Anyways, long story short, any input on age or provenance is highly appreciated!


Inside top view:


And another side view


Hi, has been a while... :-)

First as to the tea brewing here in Taiwan. Gongfu or laoren cha seems to be specifically popular in Fujian province and Taiwan, and perhaps some adjoining areas, as you probably know. However, this sort of bowl has no specific connection with tea. Many brewing this sort of tea like to use old bowls to empty the content of the teapot into, when changing the tea leaves, but it could be any type of container. So that is the purpose you see, but it depends on the people on what they use for this.
I have not seen this specific bowl pattern, but there are many similar ones. It is most likely mid or late Qing dynasty, and was made for the common folks for eating.

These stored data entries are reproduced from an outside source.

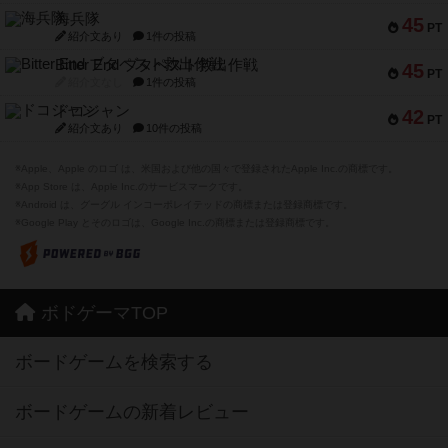
海兵隊
45
PT
紹介文あり
1件の投稿
Bitter End ブタペスト救出作戦
45
PT
紹介文なし
1件の投稿
ドコジャン
42
PT
紹介文あり
10件の投稿
※Apple、Apple のロゴ は、米国および他の国々で登録されたApple Inc.の商標です。
※App Store は、Apple Inc.のサービスマークです。
※Android は、グーグル インコーポレイテッドの商標または登録商標です。
※Google Play とそのロゴは、Google Inc.の商標または登録商標です。
ボドゲーマTOP
ボードゲームを検索する
ボードゲームの新着レビュー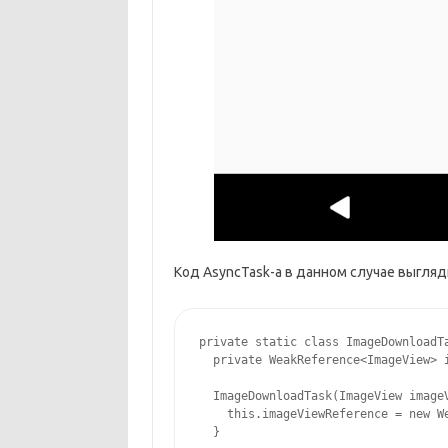
Код AsyncTask-а в данном случае выгля
private static class ImageDownloadTa
  private WeakReference<ImageView> i
  ImageDownloadTask(ImageView imageV
    this.imageViewReference = new We
  }
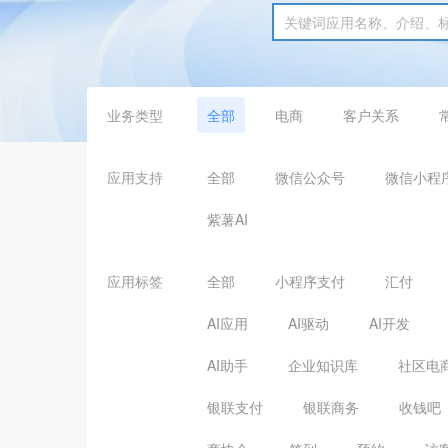
业务类型
全部
电商
客户关系
应用支持
全部
微信公众号
微信小程
紫薯AI
应用标签
全部
小程序支付
汇付
AI应用
AI驱动
AI开发
AI助手
企业知识库
社区电
银联支付
银联商务
收钱吧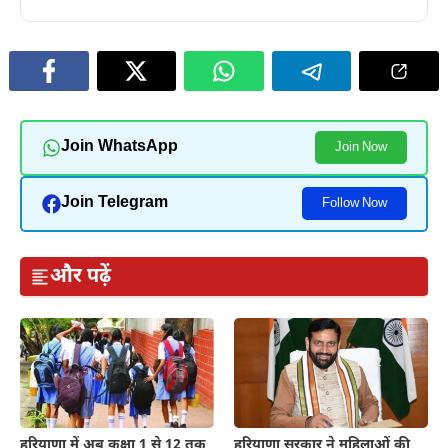
Join WhatsApp
Join Now
Join Telegram
Follow Now
और पढ़ें
हरियाणा में अब कक्षा 1 से 12 तक
हरियाणा सरकार ने महिलाओं की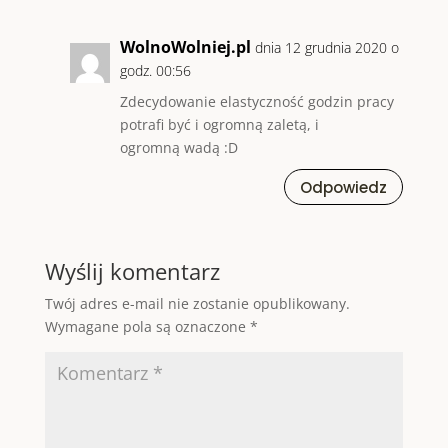
WolnoWolniej.pl
dnia 12 grudnia 2020 o
godz. 00:56
Zdecydowanie elastyczność godzin pracy
potrafi być i ogromną zaletą, i
ogromną wadą :D
Odpowiedz
Wyślij komentarz
Twój adres e-mail nie zostanie opublikowany.
Wymagane pola są oznaczone
*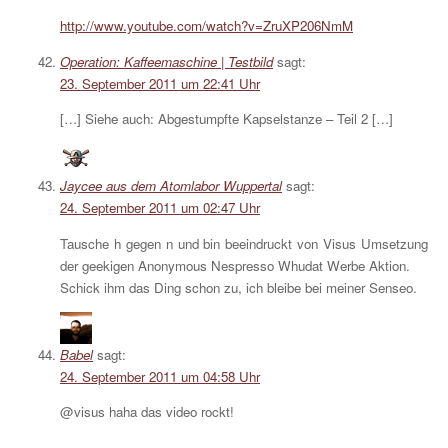
http://www.youtube.com/watch?v=ZruXP206NmM
Operation: Kaffeemaschine | Testbild
sagt:
23. September 2011 um 22:41 Uhr
[…] Siehe auch: Abgestumpfte Kapselstanze – Teil 2 […]
Jaycee aus dem Atomlabor Wuppertal
sagt:
24. September 2011 um 02:47 Uhr
Tausche h gegen n und bin beeindruckt von Visus Umsetzung
der geekigen Anonymous Nespresso Whudat Werbe Aktion.
Schick ihm das Ding schon zu, ich bleibe bei meiner Senseo.
Babel
sagt:
24. September 2011 um 04:58 Uhr
@visus haha das video rockt!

The unglazed ring is usually found only in bowls which have a relatively flat bottom. In the kiln items are stacked to save space. Bowls with this sort of unglazed ring had the glaze removed by scraping or wiping it off before firing. This allows that another bowl is directly placed on top if this bowl, and then the next and the next, a whole stack.
When stacking them it is necessary to prevent that the bowls stick together after firing. The liquified glaze acts as a powerful glue, and often items sticking together this way are destroyed when they are separated. An unglazed inner ring where the unglazed foot rim of the bowl on top is placed does not lead to them sticking together.


Peter, thank you very much for the informative answer! Learned something new today, and from my pottery experience I should have thought about that? I got mislead as I never saw this kind of bowl, except when used in gong fu settings. Very interesting.